**EXERCISE BRIEF**
Return the records below exactly as they are written.

Collected data:
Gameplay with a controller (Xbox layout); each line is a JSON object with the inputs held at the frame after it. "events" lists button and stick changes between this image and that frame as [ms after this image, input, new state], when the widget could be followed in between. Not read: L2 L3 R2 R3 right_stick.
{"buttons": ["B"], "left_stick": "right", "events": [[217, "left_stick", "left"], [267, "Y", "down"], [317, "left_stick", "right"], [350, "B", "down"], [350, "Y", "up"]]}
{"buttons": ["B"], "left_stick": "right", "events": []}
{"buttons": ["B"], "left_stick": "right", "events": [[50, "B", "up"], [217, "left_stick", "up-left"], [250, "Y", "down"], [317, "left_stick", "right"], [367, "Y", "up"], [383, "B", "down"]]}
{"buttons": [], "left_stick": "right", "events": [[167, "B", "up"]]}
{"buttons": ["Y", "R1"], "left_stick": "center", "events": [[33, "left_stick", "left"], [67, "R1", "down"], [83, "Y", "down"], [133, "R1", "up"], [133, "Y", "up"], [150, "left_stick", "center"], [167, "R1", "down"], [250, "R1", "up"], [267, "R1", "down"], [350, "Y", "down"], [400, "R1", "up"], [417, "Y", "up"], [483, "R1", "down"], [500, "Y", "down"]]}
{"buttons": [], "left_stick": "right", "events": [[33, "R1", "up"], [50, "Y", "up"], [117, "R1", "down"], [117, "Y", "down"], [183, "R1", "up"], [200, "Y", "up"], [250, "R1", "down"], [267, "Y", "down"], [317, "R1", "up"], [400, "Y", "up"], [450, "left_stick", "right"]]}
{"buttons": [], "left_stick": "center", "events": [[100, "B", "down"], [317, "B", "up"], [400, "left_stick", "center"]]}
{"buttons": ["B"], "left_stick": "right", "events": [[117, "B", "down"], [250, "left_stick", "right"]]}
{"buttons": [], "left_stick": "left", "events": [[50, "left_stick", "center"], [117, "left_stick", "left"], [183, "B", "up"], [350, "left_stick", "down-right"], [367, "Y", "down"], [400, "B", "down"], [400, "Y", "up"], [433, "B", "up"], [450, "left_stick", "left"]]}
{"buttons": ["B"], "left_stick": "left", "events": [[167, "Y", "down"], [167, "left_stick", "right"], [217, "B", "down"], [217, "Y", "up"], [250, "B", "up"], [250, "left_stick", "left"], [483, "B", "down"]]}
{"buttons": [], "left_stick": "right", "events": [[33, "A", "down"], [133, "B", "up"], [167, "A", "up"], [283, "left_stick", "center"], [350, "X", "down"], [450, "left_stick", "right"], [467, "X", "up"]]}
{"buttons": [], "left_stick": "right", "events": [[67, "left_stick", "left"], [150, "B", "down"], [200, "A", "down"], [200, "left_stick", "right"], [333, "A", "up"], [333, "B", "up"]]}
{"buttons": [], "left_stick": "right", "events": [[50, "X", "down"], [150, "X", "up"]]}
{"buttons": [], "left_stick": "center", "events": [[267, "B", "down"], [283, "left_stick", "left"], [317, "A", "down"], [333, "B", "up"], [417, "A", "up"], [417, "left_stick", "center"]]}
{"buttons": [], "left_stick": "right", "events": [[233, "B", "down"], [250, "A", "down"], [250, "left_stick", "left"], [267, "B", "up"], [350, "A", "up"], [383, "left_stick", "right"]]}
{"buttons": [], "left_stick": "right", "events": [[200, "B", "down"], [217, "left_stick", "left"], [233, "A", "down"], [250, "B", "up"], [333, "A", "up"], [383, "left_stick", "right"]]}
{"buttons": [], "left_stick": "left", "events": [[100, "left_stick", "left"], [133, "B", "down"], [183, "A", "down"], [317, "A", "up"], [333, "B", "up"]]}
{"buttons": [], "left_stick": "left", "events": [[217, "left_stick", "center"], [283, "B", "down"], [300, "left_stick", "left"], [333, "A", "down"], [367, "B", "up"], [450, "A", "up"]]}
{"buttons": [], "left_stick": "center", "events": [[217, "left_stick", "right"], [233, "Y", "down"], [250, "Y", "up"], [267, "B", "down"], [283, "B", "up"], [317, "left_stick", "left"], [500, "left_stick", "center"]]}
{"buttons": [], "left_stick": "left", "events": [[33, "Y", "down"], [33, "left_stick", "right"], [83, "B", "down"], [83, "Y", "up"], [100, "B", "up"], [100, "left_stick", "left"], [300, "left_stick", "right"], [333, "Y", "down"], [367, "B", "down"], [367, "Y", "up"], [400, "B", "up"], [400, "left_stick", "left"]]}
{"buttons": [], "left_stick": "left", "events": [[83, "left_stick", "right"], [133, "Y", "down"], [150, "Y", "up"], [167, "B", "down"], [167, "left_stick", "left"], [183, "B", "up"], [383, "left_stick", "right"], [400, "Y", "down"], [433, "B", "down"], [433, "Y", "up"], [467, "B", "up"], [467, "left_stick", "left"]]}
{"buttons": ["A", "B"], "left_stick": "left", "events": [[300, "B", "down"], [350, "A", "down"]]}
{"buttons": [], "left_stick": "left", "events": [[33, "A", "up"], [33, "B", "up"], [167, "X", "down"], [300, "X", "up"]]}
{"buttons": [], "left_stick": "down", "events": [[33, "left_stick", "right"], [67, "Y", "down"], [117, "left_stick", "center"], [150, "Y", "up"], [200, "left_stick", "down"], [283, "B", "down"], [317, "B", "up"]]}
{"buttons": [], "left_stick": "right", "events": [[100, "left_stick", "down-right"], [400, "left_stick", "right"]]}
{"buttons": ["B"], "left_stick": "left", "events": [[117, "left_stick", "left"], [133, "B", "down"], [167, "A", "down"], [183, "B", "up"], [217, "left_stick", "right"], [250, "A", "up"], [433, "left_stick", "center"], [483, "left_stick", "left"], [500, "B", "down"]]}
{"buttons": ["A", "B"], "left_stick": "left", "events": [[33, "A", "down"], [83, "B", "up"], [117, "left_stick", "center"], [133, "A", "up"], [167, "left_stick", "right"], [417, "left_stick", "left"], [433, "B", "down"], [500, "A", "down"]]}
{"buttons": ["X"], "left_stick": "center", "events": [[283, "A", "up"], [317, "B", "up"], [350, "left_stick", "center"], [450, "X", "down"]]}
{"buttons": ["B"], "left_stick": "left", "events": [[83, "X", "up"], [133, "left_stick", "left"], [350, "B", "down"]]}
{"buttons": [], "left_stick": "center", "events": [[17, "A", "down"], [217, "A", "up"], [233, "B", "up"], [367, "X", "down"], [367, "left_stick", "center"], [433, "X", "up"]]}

**TASK RESULT**
Gameplay with a controller (Xbox layout); each line is a JSON object with the inputs held at the frame after it. "events" lists button and stick changes between this image and that frame as [ms after this image, input, new state], when the widget could be followed in between. Not read: L2 L3 R2 R3 right_stick.
{"buttons": ["B"], "left_stick": "right", "events": [[217, "left_stick", "left"], [267, "Y", "down"], [317, "left_stick", "right"], [350, "B", "down"], [350, "Y", "up"]]}
{"buttons": ["B"], "left_stick": "right", "events": []}
{"buttons": ["B"], "left_stick": "right", "events": [[50, "B", "up"], [217, "left_stick", "up-left"], [250, "Y", "down"], [317, "left_stick", "right"], [367, "Y", "up"], [383, "B", "down"]]}
{"buttons": [], "left_stick": "right", "events": [[167, "B", "up"]]}
{"buttons": ["Y", "R1"], "left_stick": "center", "events": [[33, "left_stick", "left"], [67, "R1", "down"], [83, "Y", "down"], [133, "R1", "up"], [133, "Y", "up"], [150, "left_stick", "center"], [167, "R1", "down"], [250, "R1", "up"], [267, "R1", "down"], [350, "Y", "down"], [400, "R1", "up"], [417, "Y", "up"], [483, "R1", "down"], [500, "Y", "down"]]}
{"buttons": [], "left_stick": "right", "events": [[33, "R1", "up"], [50, "Y", "up"], [117, "R1", "down"], [117, "Y", "down"], [183, "R1", "up"], [200, "Y", "up"], [250, "R1", "down"], [267, "Y", "down"], [317, "R1", "up"], [400, "Y", "up"], [450, "left_stick", "right"]]}
{"buttons": [], "left_stick": "center", "events": [[100, "B", "down"], [317, "B", "up"], [400, "left_stick", "center"]]}
{"buttons": ["B"], "left_stick": "right", "events": [[117, "B", "down"], [250, "left_stick", "right"]]}
{"buttons": [], "left_stick": "left", "events": [[50, "left_stick", "center"], [117, "left_stick", "left"], [183, "B", "up"], [350, "left_stick", "down-right"], [367, "Y", "down"], [400, "B", "down"], [400, "Y", "up"], [433, "B", "up"], [450, "left_stick", "left"]]}
{"buttons": ["B"], "left_stick": "left", "events": [[167, "Y", "down"], [167, "left_stick", "right"], [217, "B", "down"], [217, "Y", "up"], [250, "B", "up"], [250, "left_stick", "left"], [483, "B", "down"]]}
{"buttons": [], "left_stick": "right", "events": [[33, "A", "down"], [133, "B", "up"], [167, "A", "up"], [283, "left_stick", "center"], [350, "X", "down"], [450, "left_stick", "right"], [467, "X", "up"]]}
{"buttons": [], "left_stick": "right", "events": [[67, "left_stick", "left"], [150, "B", "down"], [200, "A", "down"], [200, "left_stick", "right"], [333, "A", "up"], [333, "B", "up"]]}
{"buttons": [], "left_stick": "right", "events": [[50, "X", "down"], [150, "X", "up"]]}
{"buttons": [], "left_stick": "center", "events": [[267, "B", "down"], [283, "left_stick", "left"], [317, "A", "down"], [333, "B", "up"], [417, "A", "up"], [417, "left_stick", "center"]]}
{"buttons": [], "left_stick": "right", "events": [[233, "B", "down"], [250, "A", "down"], [250, "left_stick", "left"], [267, "B", "up"], [350, "A", "up"], [383, "left_stick", "right"]]}
{"buttons": [], "left_stick": "right", "events": [[200, "B", "down"], [217, "left_stick", "left"], [233, "A", "down"], [250, "B", "up"], [333, "A", "up"], [383, "left_stick", "right"]]}
{"buttons": [], "left_stick": "left", "events": [[100, "left_stick", "left"], [133, "B", "down"], [183, "A", "down"], [317, "A", "up"], [333, "B", "up"]]}
{"buttons": [], "left_stick": "left", "events": [[217, "left_stick", "center"], [283, "B", "down"], [300, "left_stick", "left"], [333, "A", "down"], [367, "B", "up"], [450, "A", "up"]]}
{"buttons": [], "left_stick": "center", "events": [[217, "left_stick", "right"], [233, "Y", "down"], [250, "Y", "up"], [267, "B", "down"], [283, "B", "up"], [317, "left_stick", "left"], [500, "left_stick", "center"]]}
{"buttons": [], "left_stick": "left", "events": [[33, "Y", "down"], [33, "left_stick", "right"], [83, "B", "down"], [83, "Y", "up"], [100, "B", "up"], [100, "left_stick", "left"], [300, "left_stick", "right"], [333, "Y", "down"], [367, "B", "down"], [367, "Y", "up"], [400, "B", "up"], [400, "left_stick", "left"]]}
{"buttons": [], "left_stick": "left", "events": [[83, "left_stick", "right"], [133, "Y", "down"], [150, "Y", "up"], [167, "B", "down"], [167, "left_stick", "left"], [183, "B", "up"], [383, "left_stick", "right"], [400, "Y", "down"], [433, "B", "down"], [433, "Y", "up"], [467, "B", "up"], [467, "left_stick", "left"]]}
{"buttons": ["A", "B"], "left_stick": "left", "events": [[300, "B", "down"], [350, "A", "down"]]}
{"buttons": [], "left_stick": "left", "events": [[33, "A", "up"], [33, "B", "up"], [167, "X", "down"], [300, "X", "up"]]}
{"buttons": [], "left_stick": "down", "events": [[33, "left_stick", "right"], [67, "Y", "down"], [117, "left_stick", "center"], [150, "Y", "up"], [200, "left_stick", "down"], [283, "B", "down"], [317, "B", "up"]]}
{"buttons": [], "left_stick": "right", "events": [[100, "left_stick", "down-right"], [400, "left_stick", "right"]]}
{"buttons": ["B"], "left_stick": "left", "events": [[117, "left_stick", "left"], [133, "B", "down"], [167, "A", "down"], [183, "B", "up"], [217, "left_stick", "right"], [250, "A", "up"], [433, "left_stick", "center"], [483, "left_stick", "left"], [500, "B", "down"]]}
{"buttons": ["A", "B"], "left_stick": "left", "events": [[33, "A", "down"], [83, "B", "up"], [117, "left_stick", "center"], [133, "A", "up"], [167, "left_stick", "right"], [417, "left_stick", "left"], [433, "B", "down"], [500, "A", "down"]]}
{"buttons": ["X"], "left_stick": "center", "events": [[283, "A", "up"], [317, "B", "up"], [350, "left_stick", "center"], [450, "X", "down"]]}
{"buttons": ["B"], "left_stick": "left", "events": [[83, "X", "up"], [133, "left_stick", "left"], [350, "B", "down"]]}
{"buttons": [], "left_stick": "center", "events": [[17, "A", "down"], [217, "A", "up"], [233, "B", "up"], [367, "X", "down"], [367, "left_stick", "center"], [433, "X", "up"]]}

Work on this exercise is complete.